University College of Engineering, Tiruchirappalli(BIT campus),

Tiruchirappalli – 620 024, India.

[email protected]

[email protected]

[email protected]—Internet has become a vital part in day to day life for wide-ranging population for many purposes like business transactions, instructive purpose etc. As many organizations rely on online business transactions there is a need for their database to get secured from intruders. Every organization uses web application for accessing their data from the database, these applications uses user inputs to create a query for storing, retrieving data from the database. Although all the organizations concerned about their data security, the attackers can still able to lure or corrupt their data by using the techniques like SQL injection, Client Side Cross Site Scripting, Privilege Escalation attack, Hijack future session attack, which are commonly referred to as intrusion. These attacks are done by inserting a malicious query as an input to the web application or by sending malicious content through web request. In this paper we present a novel based intrusion detection system based on analyzing user behavior and by analyzing the user input queries using Honeypot technique to reduce false positives in Dynamic web application. Honey pots are designed to review the activity of intruders, save log files and record events. By monitoring both web requests and subsequent database queries, we are able to detect attacks that independent Intrusion Detection System would not be able to identify.

Keywords—Intrusion Detection System, SQL Injection attack, Cross Site Scripting attack, Privilege Escalation attack, Hijack Future Session attack, User behavior, mapping model.

Introduction

In recent years, widespread adoption of the internet has resulted into rapid advancement in information technologies. The internet is used by the general population for the purposes such as financial transactions, educational activities and countless other activities. This development of the Internet use has unfortunately been accompanied by a growth of malicious activity in the Internet. The use of the internet for accomplishing important tasks such as transferring a balance from bank account always comes with a security risk.

Today’s websites strive to keep their user’s data confidential and after years of doing secure business online, these companies have become experts in information security.

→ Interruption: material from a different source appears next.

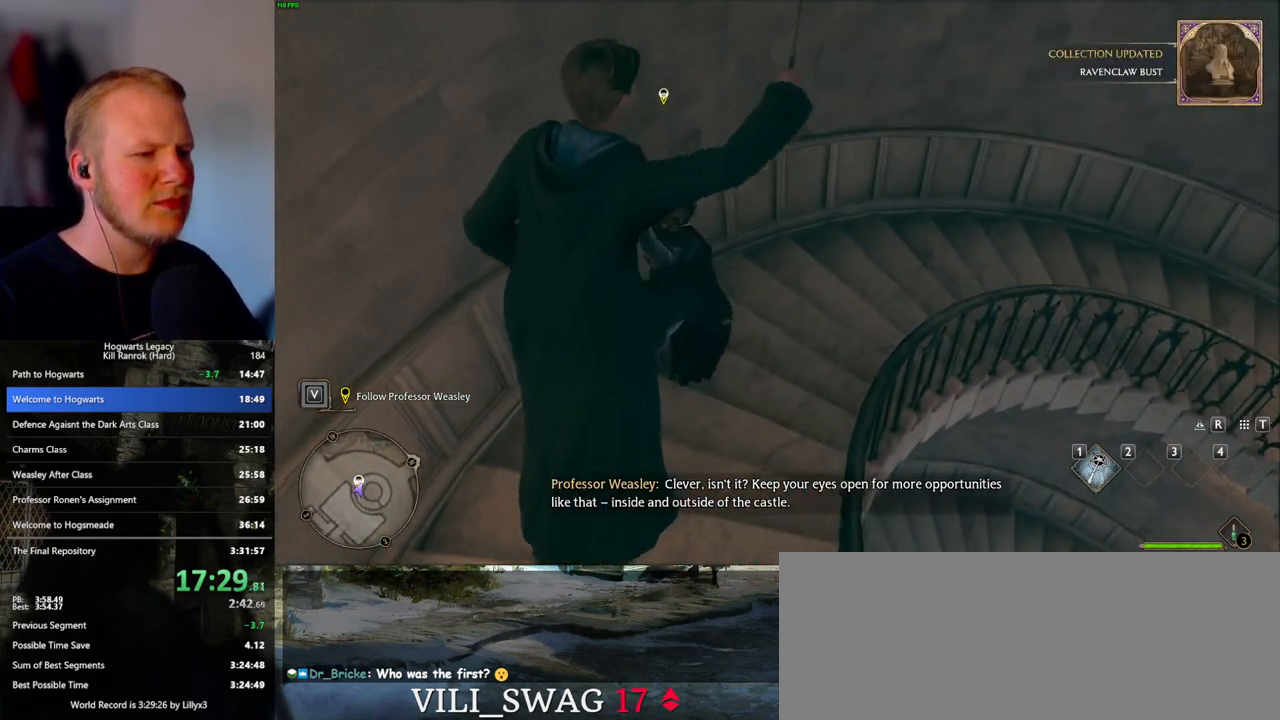
{"keys": ["d", "w"], "mouse": [], "events": [[283, "mouse_left", "down"], [417, "mouse_left", "up"]]}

The database systems behind these secure websites store non-critical data along with sensitive information, in a way that allow the information owners to quickly access the information while blocking break-in attempts from unauthorized users. A common break-in strategy is trying to access sensitive information from a database by first generating a query that will cause the database parser to malfunction, followed by applying this query to the desired database. Such an approach that gains access to private information is called SQL injection. Since databases are everywhere and are accessible from the internet, dealing with SQL injection has become more important than ever.

Although current database systems have little vulnerability, the Computer Security Institute discovered that every year about 50% of databases experience at least one security breach. The loss of revenue associated with such breaches has been estimated to be over four million dollars.

An intrusion can be defined as any set of actions that attempt to compromises the integrity, privacy, confidentiality or accessibility of resources of the system. An Intrusion detection system aims to identify an intruder breaking or misusing system resources.

Intrusion Detection Approaches

1) Misuse Detection: It is based on the knowledge of vulnerabilities and known attack signatures. Misuse detection is concerned with detecting intruders who are attempting to break into a system by using some known vulnerabilities. Signature based IDS store patterns of Known attacks. It use stored behavior pattern to identify and detect attacks. It can detect only known attacks. The main drawback of Signature based IDS is that it cannot detect new attacks or previously unseen attacks

2) Anomaly Detection: Anomaly detection assumes that intrusions will always reflect some variation from normal pattern. This type of IDS stores normal behavior of system (using previously seen behavior). It is used to classify any behavior that violates it as attacks. Anomaly based IDS detects new attacks but it produces false alarm for legitimate but previously unseen system behavior which is termed as false positives.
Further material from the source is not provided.